The involvement of state-level data in the rescheduling debate amplifies the voices of those directly impacted by legalized cannabis, bringing forth real-world insights that go beyond theoretical considerations. This section explores the implications of states actively participating in the regulatory discourse and how their submissions may influence the federal decision-making process. The newfound acknowledgement of state-level data introduces a dynamic element into the dialogue surrounding marijuana rescheduling, emphasizing the need to incorporate diverse perspectives and experiences in shaping national drug policy.

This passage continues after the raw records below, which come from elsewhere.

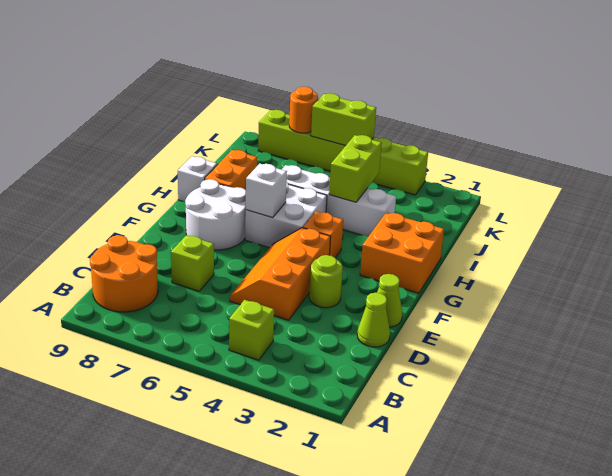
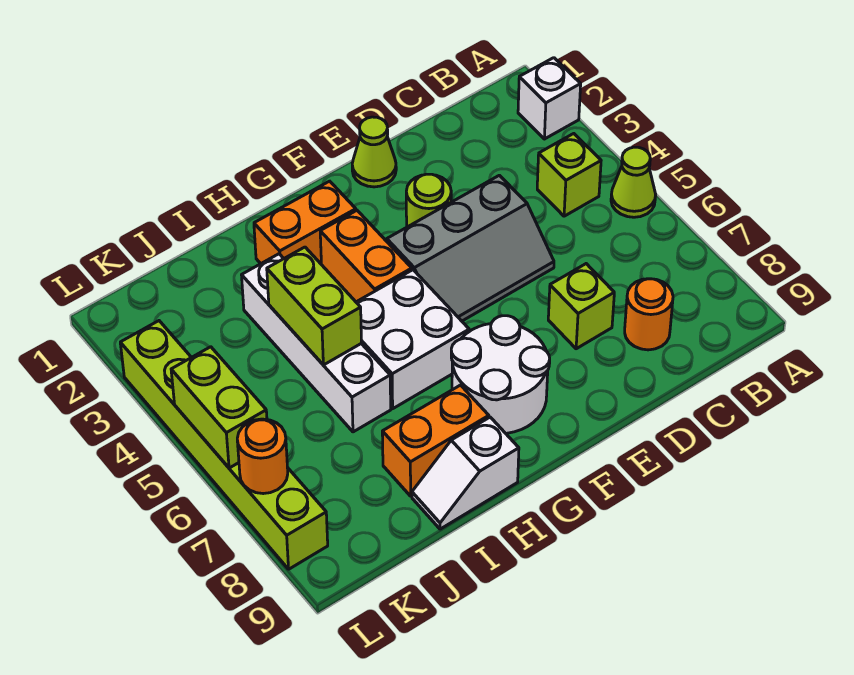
orange 2x2 round brick [90,235,158,312] -> orange 1x1 round brick [625,279,673,350]
lime 1x1 cone [357,293,390,347] -> lime 1x1 cone moved to [611,147,656,217]
orange 2x3 slope [230,228,331,320] -> grey 2x3 slope [387,175,554,321]
orange 2x2 brick [360,212,444,293] -> orange 1x2 brick [254,181,356,264]
orange 1x1 brick [303,212,343,258] -> orange 1x2 brick [320,211,412,302]
white 1x1 brick [246,164,287,218] -> white 1x1 brick moved to [518,58,581,139]
lime 1x2 brick [329,135,382,202] -> lime 1x2 brick turned to [267,247,362,365]

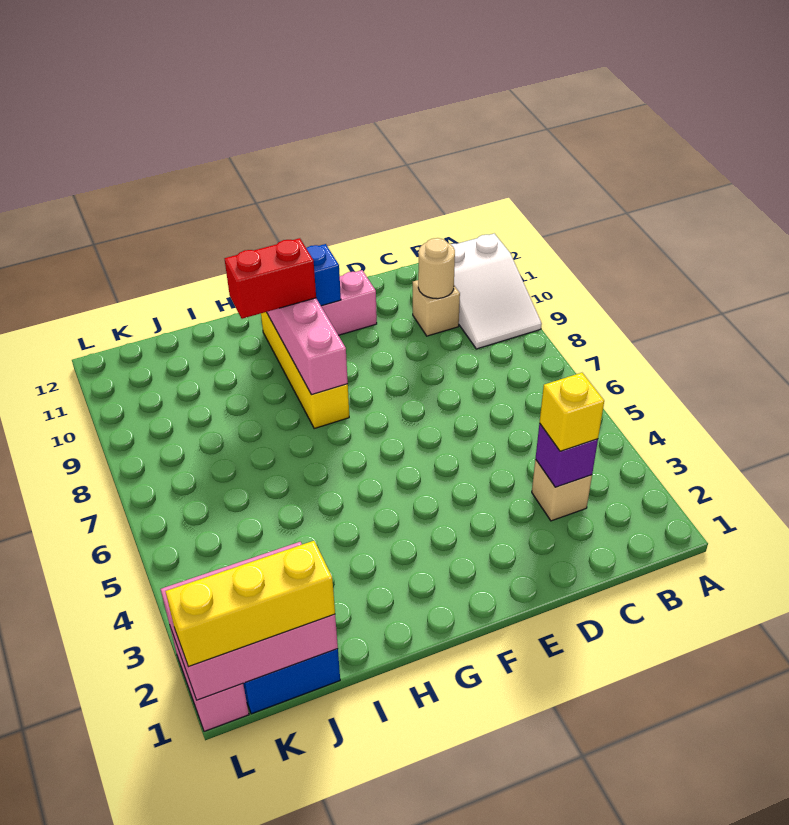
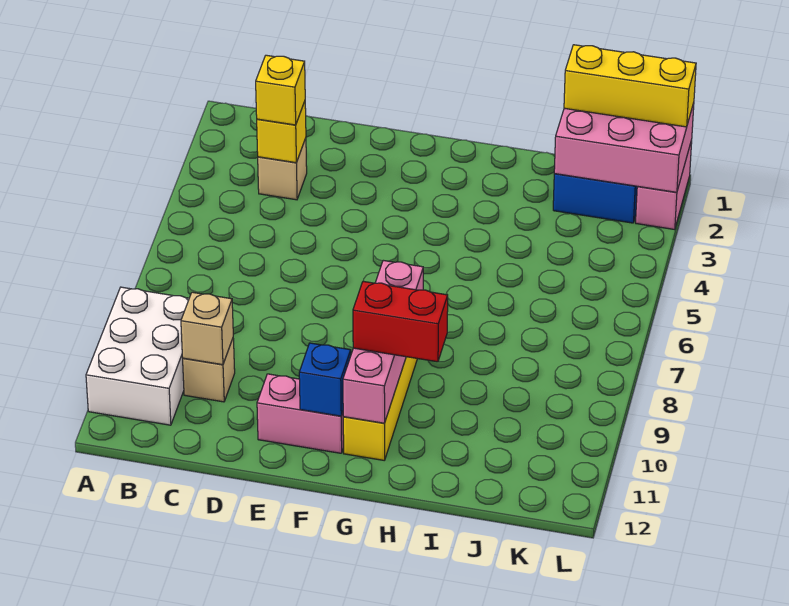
white 2x3 slope [451,234,542,349] -> white 2x3 brick [86,287,189,425]
purple 1x1 brick [535,423,598,487] -> yellow 1x1 brick [257,101,306,163]
tan 1x1 round brick [418,238,455,299] -> tan 1x1 brick [181,292,233,365]

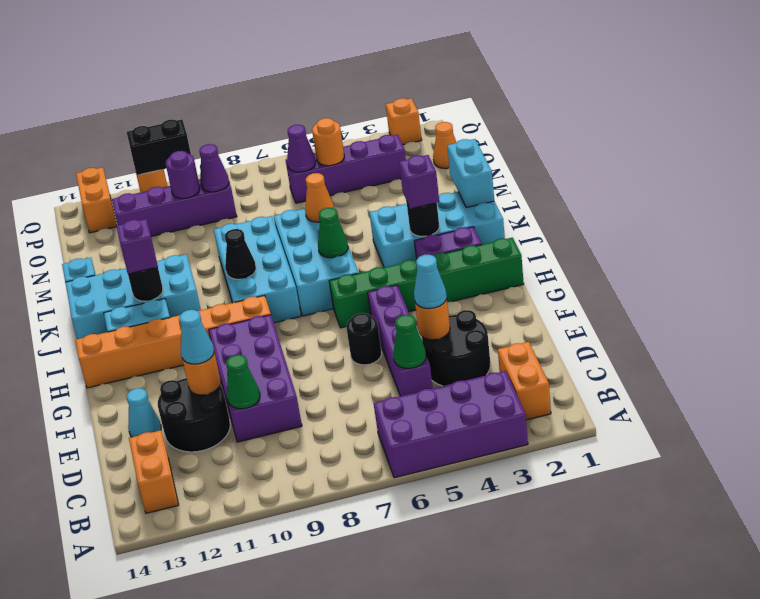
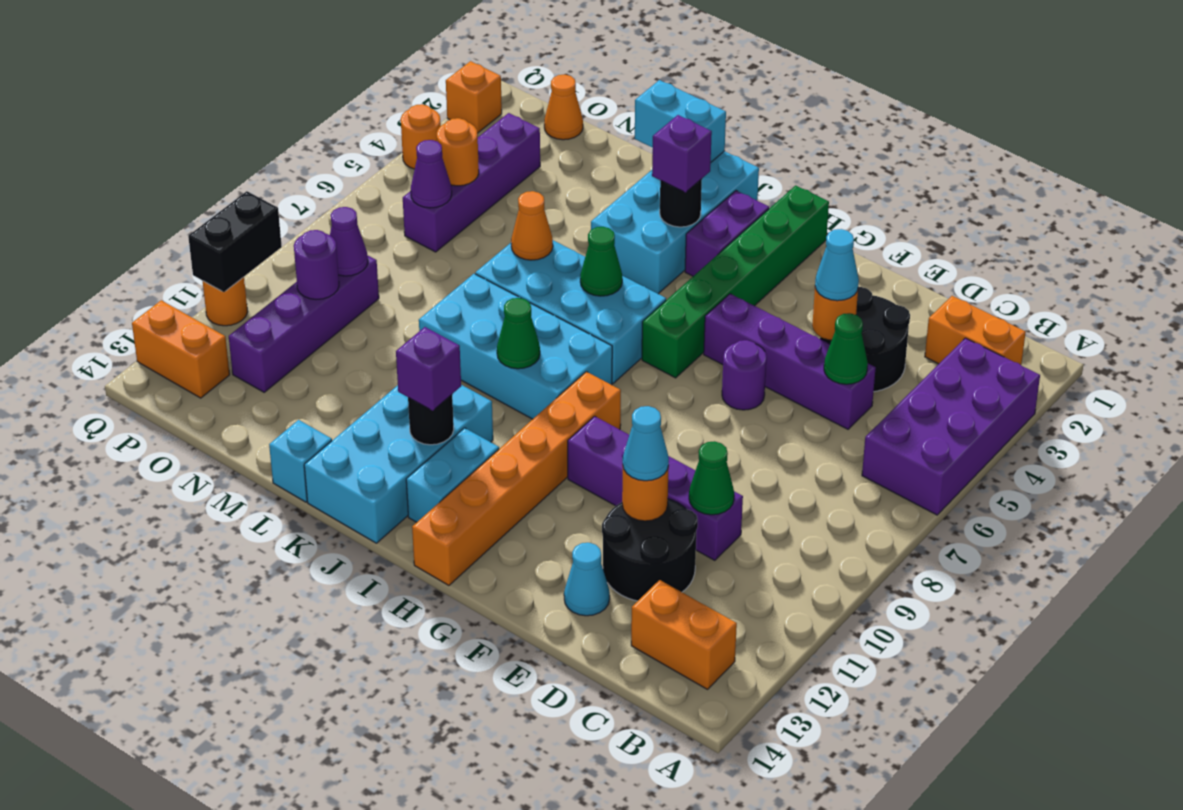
purple 2x4 brick [209,315,302,442] -> purple 1x4 brick [568,416,743,560]
black 1x1 round brick [346,313,382,365] -> purple 1x1 round brick [722,340,767,410]
black 1x1 cone [225,229,256,279] -> green 1x1 cone [497,298,540,369]
none -> orange 1x1 round brick [401,104,441,169]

How State Submissions Inform HHS’ Analysis

 

The disclosed documents offer a fascinating glimpse into how state-level data is fundamentally shaping the analysis conducted by the Department of Health and Human Services (HHS) regarding the medicinal value of marijuana. Attorney Shane Pennington’s observation that the U.S. government expressed “an interest in state data” underscores a departure from the traditional reliance on limited, peer-reviewed studies in the federal decision-making process. The rich dataset submitted by at least five states to the FDA and HHS includes intricate details about the cannabis products employed by medical patients and the nuanced ways in which marijuana alleviates their symptoms. This marks a significant departure from the norm, introducing a more dynamic and real-world perspective into the ongoing evaluation of marijuana’s accepted medical use.

 

As we peer into this data-driven paradigm, it becomes increasingly evident that the HHS’ analysis is being profoundly influenced by the comprehensive insights provided by states with legalized cannabis programs. The emphasis on a “broader and more current data set” signifies a recognition of the need to incorporate diverse experiences and contemporary information in assessing marijuana’s therapeutic potential. This shift in focus from theoretical studies to tangible, state-submitted data indicates a more holistic approach to understanding the medicinal applications of marijuana, potentially signalling a reevaluation of the substance’s classification at the federal level.

 

Bottom Line

 

The recently unveiled documents shed light on the intricate decision-making processes of both the DEA and HHS concerning the potential rescheduling of marijuana. The rare glimpse into these usually confidential procedures underscores the evolving landscape of marijuana regulation, with a growing emphasis on transparency and a departure from traditional reliance on limited studies. The acknowledgement of state-level data and its influential role in shaping federal perspectives introduces a dynamic element to the discourse, recognizing the importance of real-world experiences in evaluating marijuana’s medicinal value. As the FDA and DEA navigate the legal and policy complexities, these revelations prompt a broader conversation about the balance between confidentiality and the public’s right to information in shaping national drug policies with far-reaching implications.